TASK STATEMENT:
Print every line of the listing below verbatim, but leave out the bracketed picture markers.

[Transcribed page contents]

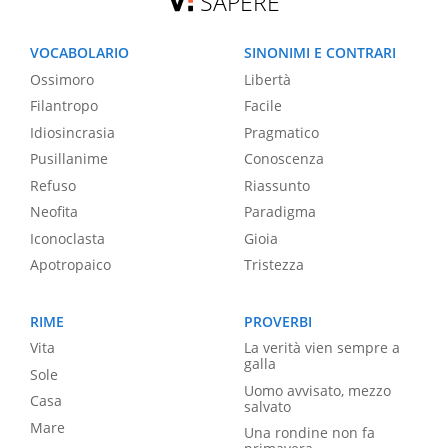
SAPERE
VOCABOLARIO
SINONIMI E CONTRARI
Ossimoro
Libertà
Filantropo
Facile
Idiosincrasia
Pragmatico
Pusillanime
Conoscenza
Refuso
Riassunto
Neofita
Paradigma
Iconoclasta
Gioia
Apotropaico
Tristezza
RIME
PROVERBI
Vita
La verità vien sempre a
galla
Sole
Uomo avvisato, mezzo
Casa
salvato
Mare
Una rondine non fa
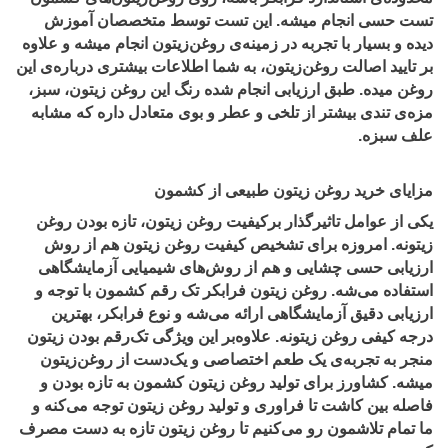
تست حسی انجام میشه. این تست توسط متخصصان آموزش
دیده و بسیار با تجربه در زمینه‌ی روغن‌زیتون انجام میشه و علاوه
بر تایید اصالت روغن‌زیتون، به شما اطلاعات بیشتری دربار‌ه‌ی این
روغن میده. طبق ارزیابی انجام شده رنگ این روغن زیتون، سبز،
مزه‌ی تندی بیشتر از تلخی و عطر و بوی متعادل داره که مشابه
علف سبزه.
مزایای خرید روغن زیتون طبیعی از کشمون
یکی از عوامل تاثیرگذار برکیفیت روغن زیتون، تازه بودن روغن
زیتونه. امروزه برای تشخیص کیفیت روغن زیتون هم از روش
ارزیابی حسی چشایی و هم از روش‌های شیمیایی آزمایشگاهی
استفاده می‌شه. روغن زیتون فرابکر تک رقم کشمون با توجه و
ارزیابی دقیق آزمایشگاهی ارائه می‌شه و نوع فرابکر، بهترین
درجه کیفی روغن زیتونه. علاوه‌بر این ویژگی تک‌رقم بودن زیتون
منجر به تجربه‌ی یک طعم اختصاصی و یک‌دست از روغن‌زیتون
میشه. کشاورز برای تولید روغن زیتون کشمون به تازه بودن و
فاصله بین کاشت تا فراوری و تولید روغن زیتون توجه می‌کنه و
ما تمام تلاشمون رو می‌کنیم تا روغن زیتون تازه به دست مصرف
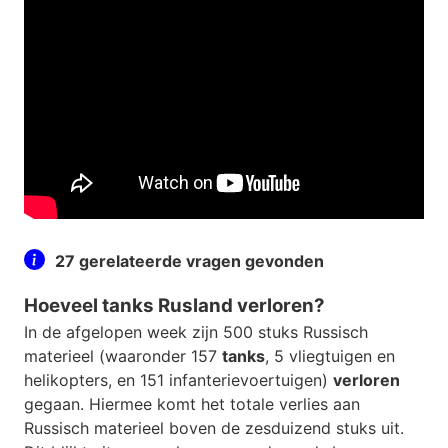
27 gerelateerde vragen gevonden
Hoeveel tanks Rusland verloren?
In de afgelopen week zijn 500 stuks Russisch
materieel (waaronder 157
tanks
, 5 vliegtuigen en
helikopters, en 151 infanterievoertuigen)
verloren
gegaan. Hiermee komt het totale verlies aan
Russisch materieel boven de zesduizend stuks uit.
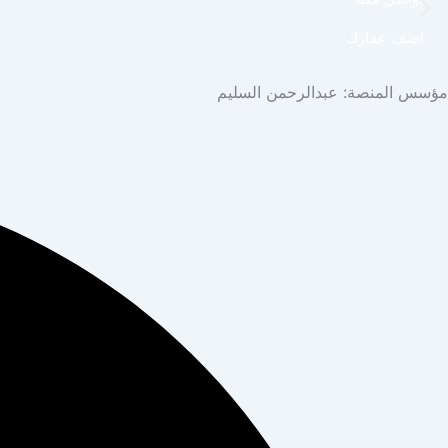
اضف عقارك
مؤسس المنصة: عبدالرحمن السليم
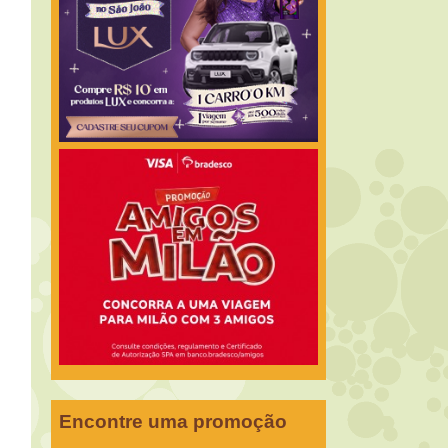
Encontre uma promoção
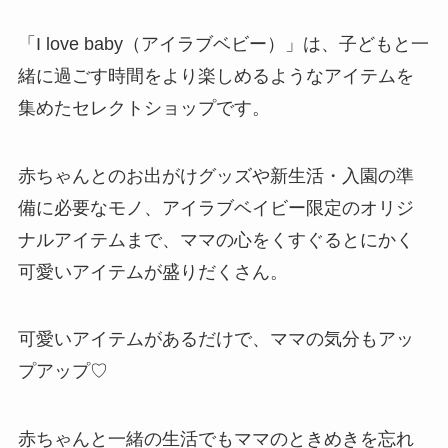
「I love baby（アイラブベビー）」は、子どもと一
緒に過ごす時間をより楽しめるようなアイテムを
集めたセレクトショップです。
赤ちゃんとのお出がけグッズや新生活・入園の準
備に必要なモノ、アイラブベイビー限定のオリジ
ナルアイテムまで、ママの心をくすぐるとにかく
可愛いアイテムが盛りだくさん。
可愛いアイテムがあるだけで、ママの気分もアッ
プアップ♡
赤ちゃんと一緒の生活でもママのときめきを忘れ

SOLUTION TO THE EXERCISE:
SAPERE
VOCABOLARIO
SINONIMI E CONTRARI
Ossimoro
Libertà
Filantropo
Facile
Idiosincrasia
Pragmatico
Pusillanime
Conoscenza
Refuso
Riassunto
Neofita
Paradigma
Iconoclasta
Gioia
Apotropaico
Tristezza
RIME
PROVERBI
Vita
La verità vien sempre a
galla
Sole
Uomo avvisato, mezzo
Casa
salvato
Mare
Una rondine non fa
تست حسی انجام میشه. این تست توسط متخصصان آموزش
دیده و بسیار با تجربه در زمینه‌ی روغن‌زیتون انجام میشه و علاوه
بر تایید اصالت روغن‌زیتون، به شما اطلاعات بیشتری دربار‌ه‌ی این
روغن میده. طبق ارزیابی انجام شده رنگ این روغن زیتون، سبز،
مزه‌ی تندی بیشتر از تلخی و عطر و بوی متعادل داره که مشابه
علف سبزه.
مزایای خرید روغن زیتون طبیعی از کشمون
یکی از عوامل تاثیرگذار برکیفیت روغن زیتون، تازه بودن روغن
زیتونه. امروزه برای تشخیص کیفیت روغن زیتون هم از روش
ارزیابی حسی چشایی و هم از روش‌های شیمیایی آزمایشگاهی
استفاده می‌شه. روغن زیتون فرابکر تک رقم کشمون با توجه و
ارزیابی دقیق آزمایشگاهی ارائه می‌شه و نوع فرابکر، بهترین
درجه کیفی روغن زیتونه. علاوه‌بر این ویژگی تک‌رقم بودن زیتون
منجر به تجربه‌ی یک طعم اختصاصی و یک‌دست از روغن‌زیتون
میشه. کشاورز برای تولید روغن زیتون کشمون به تازه بودن و
فاصله بین کاشت تا فراوری و تولید روغن زیتون توجه می‌کنه و
ما تمام تلاشمون رو می‌کنیم تا روغن زیتون تازه به دست مصرف
27 gerelateerde vragen gevonden
Hoeveel tanks Rusland verloren?
In de afgelopen week zijn 500 stuks Russisch
materieel (waaronder 157
tanks
, 5 vliegtuigen en
helikopters, en 151 infanterievoertuigen)
verloren
gegaan. Hiermee komt het totale verlies aan
Russisch materieel boven de zesduizend stuks uit.
اضف عقارك
مؤسس المنصة: عبدالرحمن السليم
Encontre uma promoção
「I love baby（アイラブベビー）」は、子どもと一
緒に過ごす時間をより楽しめるようなアイテムを
集めたセレクトショップです。
赤ちゃんとのお出がけグッズや新生活・入園の準
備に必要なモノ、アイラブベイビー限定のオリジ
ナルアイテムまで、ママの心をくすぐるとにかく
可愛いアイテムが盛りだくさん。
可愛いアイテムがあるだけで、ママの気分もアッ
プアップ♡
赤ちゃんと一緒の生活でもママのときめきを忘れ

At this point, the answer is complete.